The flickering light from hundreds of individual candles that have been gently
placed on each grave from somebody that needs to remember. A wet and stubborn
runny nose turning red as the cold bites harder as darkness and evening sets
in. The trees are almost naked now and the evergreen shrubbery and hedges line
the grave divisions strictly ordering the system of the dead.

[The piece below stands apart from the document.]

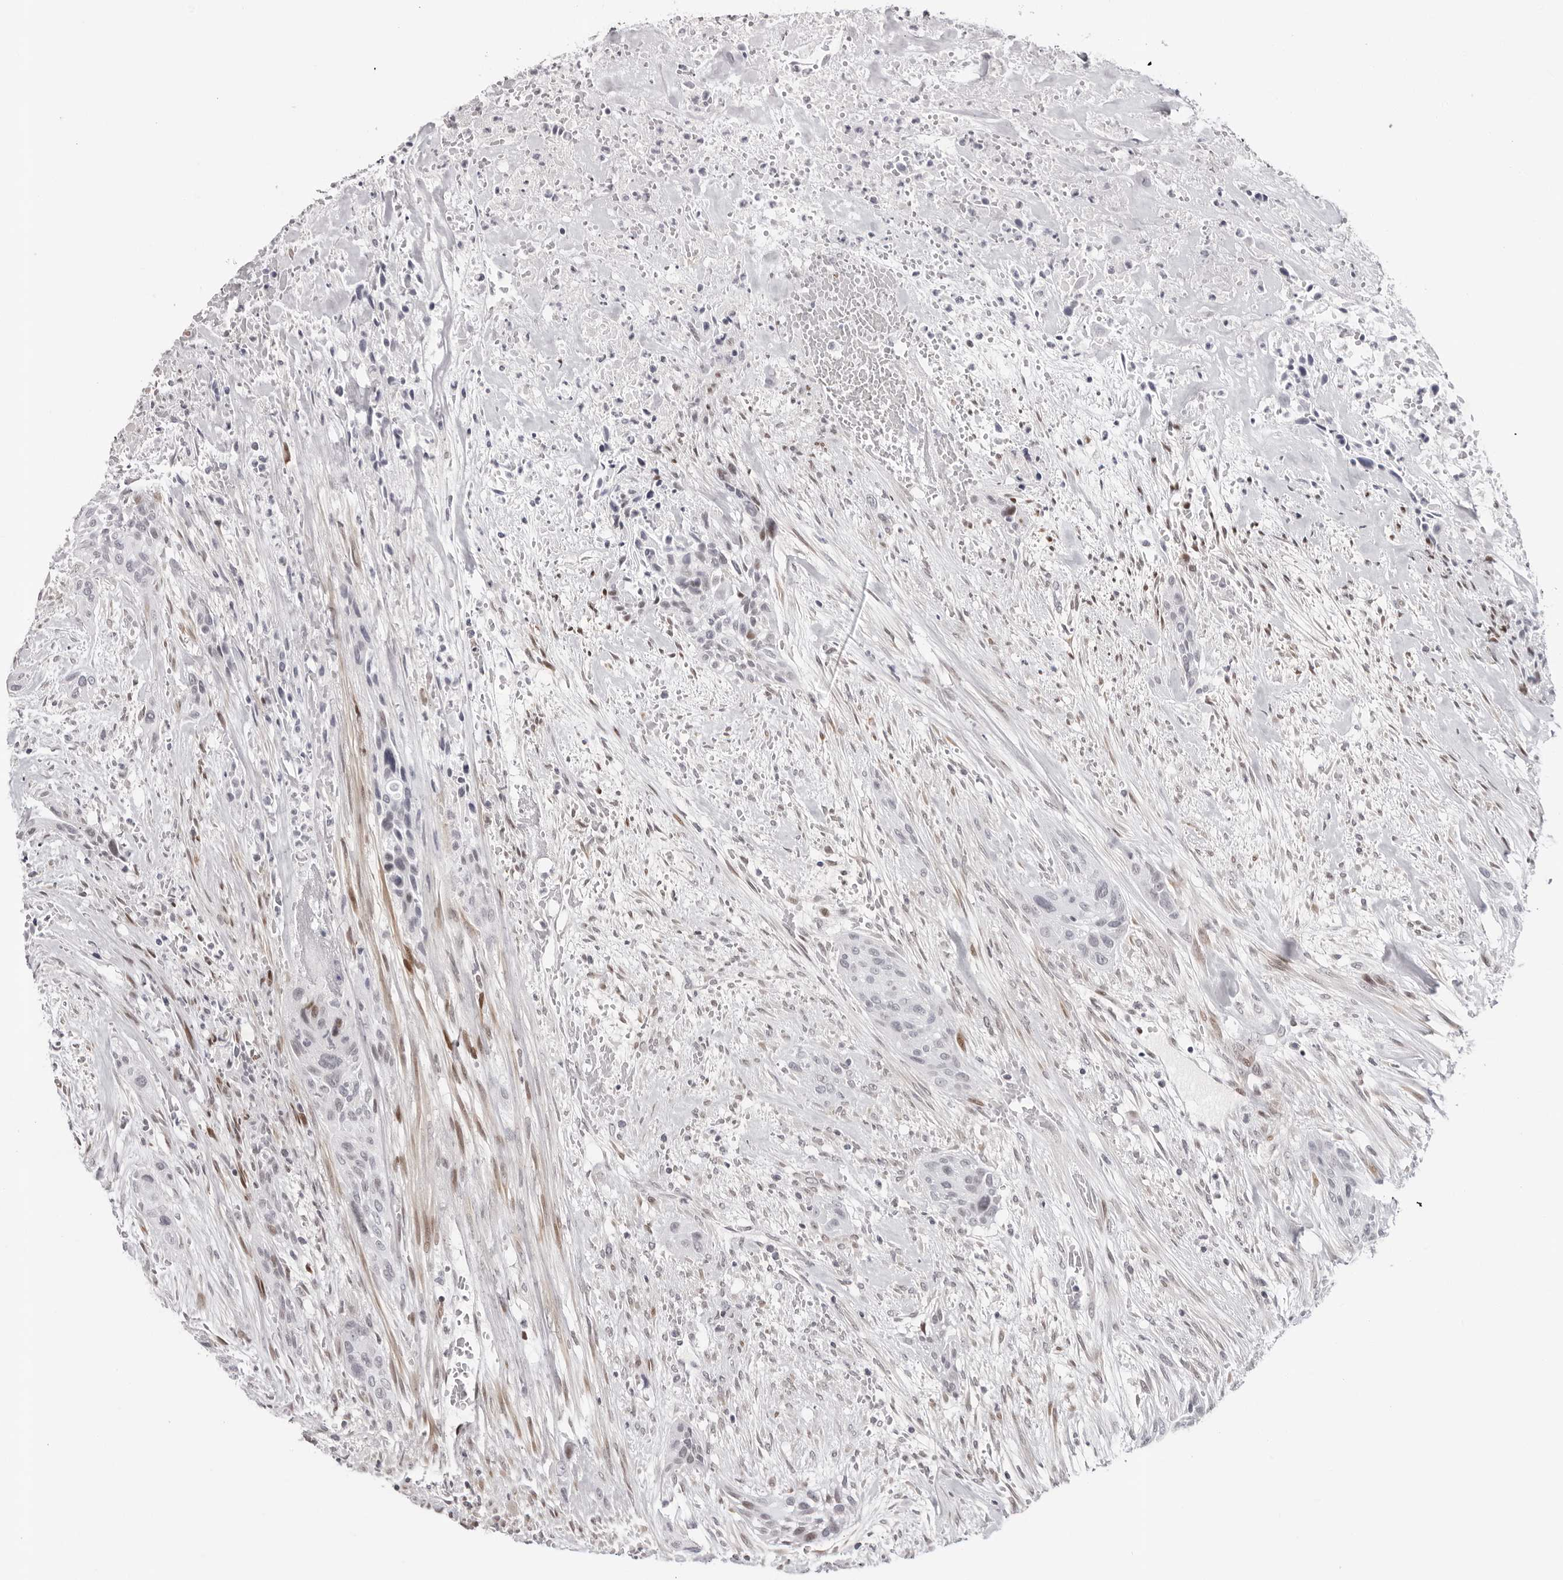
{"staining": {"intensity": "negative", "quantity": "none", "location": "none"}, "tissue": "urothelial cancer", "cell_type": "Tumor cells", "image_type": "cancer", "snomed": [{"axis": "morphology", "description": "Urothelial carcinoma, High grade"}, {"axis": "topography", "description": "Urinary bladder"}], "caption": "An image of urothelial cancer stained for a protein exhibits no brown staining in tumor cells.", "gene": "NTPCR", "patient": {"sex": "male", "age": 35}}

The sombre atmosphere is something that I treasure in my
heart and in my memory. Tradition makes it happen and the landscape makes you
feel it.
from here |
This way of celebrating Halloween predates the Christian
church and is actually linked to Pagan Rituals of guiding the dead. The pagans believed
that when summer was finished the dead returned home and needed people to light
their way with fires, hence the lighting of candles, decorating and visiting of
graves in modern time.
Here in Australia, I don’t quite know how it would feel like
to experience the cemetery, tonight on the eve of the dead. I don’t know any
dead people here. Although, being a landscape architect, I have of course
wandered the aisles of many of the local cemeteries on days off but never on
this night.
It would be such a different experience. First of all, we
are going into summer here in Australia, so it would be warmer, perhaps more
humid or dry, the mist, the wet air that is the fairy dance in the northern
hemisphere is likely to be dust cloud from the gravel path here in the south,
hovering slightly above the ground. Generally, my experience has been that the
vegetation around the Australian cemeteries tend to be quite arid and
bushy/thorny, almost like the dead themselves. They are not designed for grand
displays of planting schemes; neither do they seem to be public spaces used
beyond their primary program. But I haven’t seen them all, so I couldn’t
possibly tell you that all of them are like this.
Östra kyrkogården Malmö, from here |
Östra kyrkogården Malmö, from here |
Commercially, Halloween to me is a pumpkin, little kids
begging for sweets and money, horror on the television and a good excuse for
grown up dress up parties and frolicking around.
Yes, I admit it. I bought a pumpkin solely on the premise
that I’d get to carve into it and turn it into a scary looking piece of home
decoration for a couple of nights in our house lit up with tea candles.
this years pumpkin |
Buying a pumpkin and sitting down to watch Tim Burton’s
Nightmare Before Christmas in candle light is as far as I get to celebrate the
eve of the dead’s return to our earth this year as my two little darlings need
their mum for bedtime.
Spiritually, I am sending thought to loved ones now passed.
May they proceed in peace through the landscapes of memory.